- _What needs to be done_
Print only the lines running from the line with "31: (492, 269, 2.09)" to the final line below, both included, exactly as written and without the pictures.

- _Input data_
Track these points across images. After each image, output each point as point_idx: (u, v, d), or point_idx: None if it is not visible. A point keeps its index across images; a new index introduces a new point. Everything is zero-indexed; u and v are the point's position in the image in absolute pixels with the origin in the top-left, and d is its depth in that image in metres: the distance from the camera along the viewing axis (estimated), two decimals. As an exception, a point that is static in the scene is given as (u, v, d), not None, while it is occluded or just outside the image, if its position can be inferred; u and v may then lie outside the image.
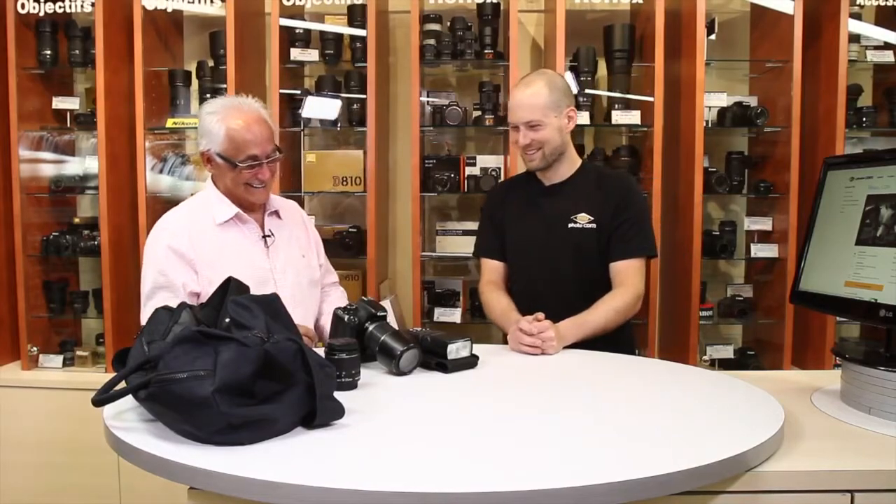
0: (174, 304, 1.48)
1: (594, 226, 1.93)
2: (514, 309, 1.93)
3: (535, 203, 2.01)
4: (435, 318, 2.86)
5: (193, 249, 1.79)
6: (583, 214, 1.94)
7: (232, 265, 1.71)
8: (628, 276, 1.90)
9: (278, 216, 1.95)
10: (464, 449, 1.07)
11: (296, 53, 2.85)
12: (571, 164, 2.00)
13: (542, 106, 1.88)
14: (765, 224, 2.86)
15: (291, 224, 1.99)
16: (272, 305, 1.22)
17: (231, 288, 1.31)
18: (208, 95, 2.90)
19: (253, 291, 1.69)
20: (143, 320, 1.64)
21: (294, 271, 1.92)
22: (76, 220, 3.05)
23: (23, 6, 2.80)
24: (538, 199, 2.01)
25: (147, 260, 1.83)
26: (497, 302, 1.99)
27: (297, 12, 2.89)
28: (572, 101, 1.97)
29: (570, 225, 1.95)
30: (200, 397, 1.01)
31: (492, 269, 2.09)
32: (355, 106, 2.89)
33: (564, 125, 1.93)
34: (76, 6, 2.81)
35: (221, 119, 1.78)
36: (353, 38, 2.87)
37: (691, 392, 1.42)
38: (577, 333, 1.77)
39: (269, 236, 1.89)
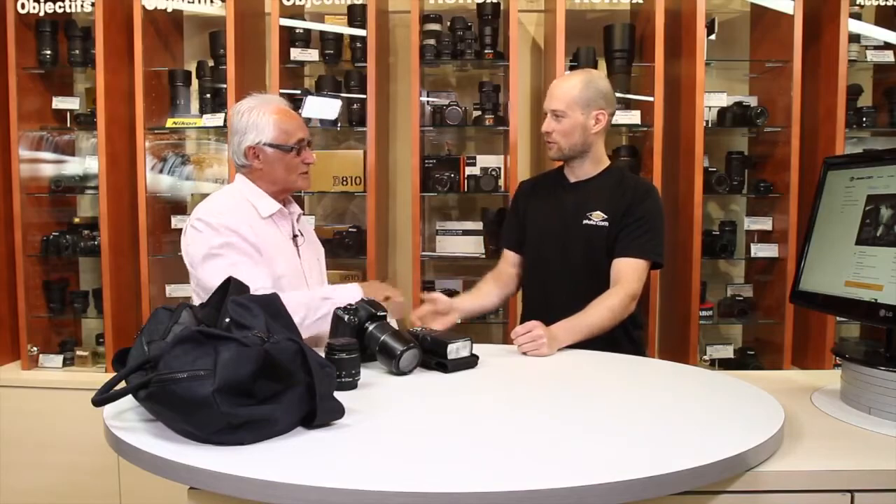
0: (250, 254, 1.69)
1: (606, 224, 1.96)
2: (478, 298, 2.10)
3: (557, 198, 2.06)
4: (435, 318, 2.86)
5: (254, 235, 1.78)
6: (598, 212, 1.97)
7: (276, 257, 1.79)
8: (625, 274, 1.90)
9: (297, 221, 2.01)
10: (464, 449, 1.07)
11: (296, 53, 2.85)
12: (597, 164, 2.03)
13: (570, 99, 1.93)
14: (765, 224, 2.86)
15: (307, 230, 2.05)
16: (272, 305, 1.22)
17: (231, 288, 1.31)
18: (208, 95, 2.91)
19: (290, 285, 1.77)
20: (208, 278, 1.65)
21: (317, 271, 2.00)
22: (76, 220, 3.06)
23: (23, 6, 2.80)
24: (560, 194, 2.06)
25: (203, 230, 1.75)
26: (477, 287, 2.15)
27: (297, 12, 2.89)
28: (609, 105, 1.98)
29: (585, 221, 1.98)
30: (200, 397, 1.01)
31: (502, 259, 2.18)
32: (355, 106, 2.89)
33: (590, 125, 1.95)
34: (76, 6, 2.81)
35: (263, 112, 1.84)
36: (353, 38, 2.87)
37: (691, 392, 1.43)
38: (571, 335, 1.77)
39: (298, 236, 1.94)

- _Answer box_
31: (492, 269, 2.09)
32: (355, 106, 2.89)
33: (564, 125, 1.93)
34: (76, 6, 2.81)
35: (221, 119, 1.78)
36: (353, 38, 2.87)
37: (691, 392, 1.42)
38: (577, 333, 1.77)
39: (269, 236, 1.89)
0: (250, 254, 1.69)
1: (606, 224, 1.96)
2: (478, 298, 2.10)
3: (557, 198, 2.06)
4: (435, 318, 2.86)
5: (254, 235, 1.78)
6: (598, 212, 1.97)
7: (276, 257, 1.79)
8: (625, 274, 1.90)
9: (297, 221, 2.01)
10: (464, 449, 1.07)
11: (296, 53, 2.85)
12: (597, 164, 2.03)
13: (570, 99, 1.93)
14: (765, 224, 2.86)
15: (307, 230, 2.05)
16: (272, 305, 1.22)
17: (231, 288, 1.31)
18: (208, 95, 2.91)
19: (290, 285, 1.77)
20: (208, 278, 1.65)
21: (317, 271, 2.00)
22: (76, 220, 3.06)
23: (23, 6, 2.80)
24: (560, 194, 2.06)
25: (203, 230, 1.75)
26: (477, 287, 2.15)
27: (297, 12, 2.89)
28: (609, 105, 1.98)
29: (585, 221, 1.98)
30: (200, 397, 1.01)
31: (502, 259, 2.18)
32: (355, 106, 2.89)
33: (590, 125, 1.95)
34: (76, 6, 2.81)
35: (263, 112, 1.84)
36: (353, 38, 2.87)
37: (691, 392, 1.43)
38: (571, 335, 1.77)
39: (298, 236, 1.94)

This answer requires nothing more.